▸ WORK INSTRUCTIONS:
Write out every record exactly as it appears. Skip the pictures.

- - - -

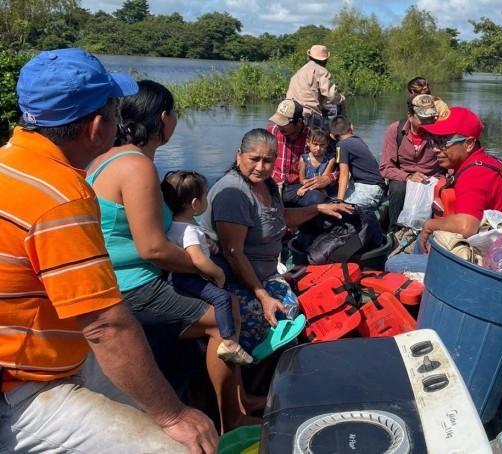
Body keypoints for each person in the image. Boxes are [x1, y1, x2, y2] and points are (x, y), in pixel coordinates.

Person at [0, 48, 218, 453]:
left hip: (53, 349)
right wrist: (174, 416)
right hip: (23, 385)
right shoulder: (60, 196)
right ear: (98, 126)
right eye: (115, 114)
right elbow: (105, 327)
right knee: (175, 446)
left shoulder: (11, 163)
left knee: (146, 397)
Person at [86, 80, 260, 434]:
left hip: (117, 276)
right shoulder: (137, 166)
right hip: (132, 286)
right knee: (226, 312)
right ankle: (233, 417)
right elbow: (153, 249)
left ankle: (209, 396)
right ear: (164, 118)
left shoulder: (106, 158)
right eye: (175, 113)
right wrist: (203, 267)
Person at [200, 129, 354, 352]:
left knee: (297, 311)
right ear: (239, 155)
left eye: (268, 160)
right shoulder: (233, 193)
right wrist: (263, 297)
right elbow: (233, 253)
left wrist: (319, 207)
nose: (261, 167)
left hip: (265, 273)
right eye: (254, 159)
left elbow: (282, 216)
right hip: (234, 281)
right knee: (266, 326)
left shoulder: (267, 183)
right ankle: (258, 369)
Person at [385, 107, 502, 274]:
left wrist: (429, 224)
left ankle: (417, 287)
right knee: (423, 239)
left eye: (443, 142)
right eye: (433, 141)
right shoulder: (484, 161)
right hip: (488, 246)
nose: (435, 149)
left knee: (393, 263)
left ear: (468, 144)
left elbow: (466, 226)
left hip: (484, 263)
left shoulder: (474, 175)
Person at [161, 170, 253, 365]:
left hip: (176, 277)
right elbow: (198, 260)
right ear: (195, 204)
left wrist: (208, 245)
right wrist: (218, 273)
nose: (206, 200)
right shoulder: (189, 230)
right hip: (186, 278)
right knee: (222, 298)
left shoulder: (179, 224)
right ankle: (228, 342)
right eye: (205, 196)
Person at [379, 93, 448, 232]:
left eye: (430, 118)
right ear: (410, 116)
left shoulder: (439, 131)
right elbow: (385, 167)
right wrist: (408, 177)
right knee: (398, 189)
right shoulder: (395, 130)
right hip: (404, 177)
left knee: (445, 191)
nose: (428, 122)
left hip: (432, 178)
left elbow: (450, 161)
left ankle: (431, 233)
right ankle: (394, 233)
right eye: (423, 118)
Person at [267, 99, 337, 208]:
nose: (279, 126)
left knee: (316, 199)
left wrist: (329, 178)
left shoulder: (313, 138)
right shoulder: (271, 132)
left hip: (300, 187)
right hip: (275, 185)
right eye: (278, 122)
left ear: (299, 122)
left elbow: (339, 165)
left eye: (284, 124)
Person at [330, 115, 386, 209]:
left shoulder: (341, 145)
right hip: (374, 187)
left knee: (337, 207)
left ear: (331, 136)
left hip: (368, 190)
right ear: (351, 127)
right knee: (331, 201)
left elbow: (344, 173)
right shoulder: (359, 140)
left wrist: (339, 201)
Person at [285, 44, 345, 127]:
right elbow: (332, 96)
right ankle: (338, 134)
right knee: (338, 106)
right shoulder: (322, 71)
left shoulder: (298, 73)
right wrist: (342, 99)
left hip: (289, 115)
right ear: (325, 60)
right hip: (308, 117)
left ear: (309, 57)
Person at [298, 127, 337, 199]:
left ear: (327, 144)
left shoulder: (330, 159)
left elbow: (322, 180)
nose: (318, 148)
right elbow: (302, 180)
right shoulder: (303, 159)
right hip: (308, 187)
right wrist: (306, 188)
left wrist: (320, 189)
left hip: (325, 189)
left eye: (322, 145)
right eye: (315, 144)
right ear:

- - - -

▸ RESULT OF THE TASK:
Body keypoints for each person in the image. Boxes are [x1, y1, x2, y2] and points are (x, y), in pixel coordinates.

Person at [0, 48, 218, 453]:
left hip: (53, 349)
right wrist: (174, 416)
right hip: (23, 385)
right shoulder: (60, 196)
right ear: (98, 126)
right eye: (115, 114)
right elbow: (105, 327)
right knee: (175, 446)
left shoulder: (11, 163)
left knee: (146, 397)
Person at [86, 80, 260, 434]:
left hip: (117, 276)
right shoulder: (137, 166)
right hip: (132, 286)
right knee: (226, 312)
right ankle: (233, 417)
right elbow: (153, 249)
left ankle: (209, 396)
right ear: (164, 118)
left shoulder: (106, 158)
right eye: (175, 113)
right wrist: (203, 267)
Person at [200, 129, 354, 352]:
left knee: (297, 311)
right ear: (239, 155)
left eye: (268, 160)
right shoulder: (233, 193)
right wrist: (263, 297)
right elbow: (233, 253)
left wrist: (319, 207)
nose: (261, 167)
left hip: (265, 273)
right eye: (254, 159)
left elbow: (282, 216)
right hip: (234, 281)
right knee: (266, 326)
left shoulder: (267, 183)
right ankle: (258, 369)
Person at [385, 107, 502, 274]:
left wrist: (429, 224)
left ankle: (417, 287)
right knee: (423, 239)
left eye: (443, 142)
right eye: (433, 141)
right shoulder: (484, 161)
right hip: (488, 246)
nose: (435, 149)
left knee: (393, 263)
left ear: (468, 144)
left elbow: (466, 226)
left hip: (484, 263)
left shoulder: (474, 175)
Person at [161, 170, 253, 365]:
left hip: (176, 277)
right elbow: (198, 260)
right ear: (195, 204)
left wrist: (208, 245)
right wrist: (218, 273)
nose: (206, 200)
right shoulder: (189, 230)
right hip: (186, 278)
right knee: (222, 298)
left shoulder: (179, 224)
right ankle: (228, 342)
right eye: (205, 196)
Person at [379, 93, 448, 232]:
left eye: (430, 118)
right ear: (410, 116)
left shoulder: (439, 131)
right elbow: (385, 167)
right wrist: (408, 177)
right knee: (398, 189)
right shoulder: (395, 130)
right hip: (404, 177)
left knee: (445, 191)
nose: (428, 122)
left hip: (432, 178)
left elbow: (450, 161)
left ankle: (431, 233)
right ankle: (394, 233)
right eye: (423, 118)
Person at [267, 99, 337, 208]:
nose: (279, 126)
left knee: (316, 199)
left wrist: (329, 178)
left shoulder: (313, 138)
right shoulder: (271, 132)
left hip: (300, 187)
right hip: (275, 185)
right eye: (278, 122)
left ear: (299, 122)
left elbow: (339, 165)
left eye: (284, 124)
Person at [330, 115, 386, 209]:
left shoulder: (341, 145)
right hip: (374, 187)
left knee: (337, 207)
left ear: (331, 136)
left hip: (368, 190)
right ear: (351, 127)
right knee: (331, 201)
left elbow: (344, 173)
right shoulder: (359, 140)
left wrist: (339, 201)
Person at [285, 44, 345, 127]:
right elbow: (332, 96)
right ankle: (338, 134)
right knee: (338, 106)
right shoulder: (322, 71)
left shoulder: (298, 73)
right wrist: (342, 99)
left hip: (289, 115)
right ear: (325, 60)
right hip: (308, 117)
left ear: (309, 57)
Person at [298, 127, 337, 199]:
left ear: (327, 144)
left shoulder: (330, 159)
left elbow: (322, 180)
nose: (318, 148)
right elbow: (302, 180)
right shoulder: (303, 159)
right hip: (308, 187)
right wrist: (306, 188)
left wrist: (320, 189)
left hip: (325, 189)
left eye: (322, 145)
right eye: (315, 144)
right ear:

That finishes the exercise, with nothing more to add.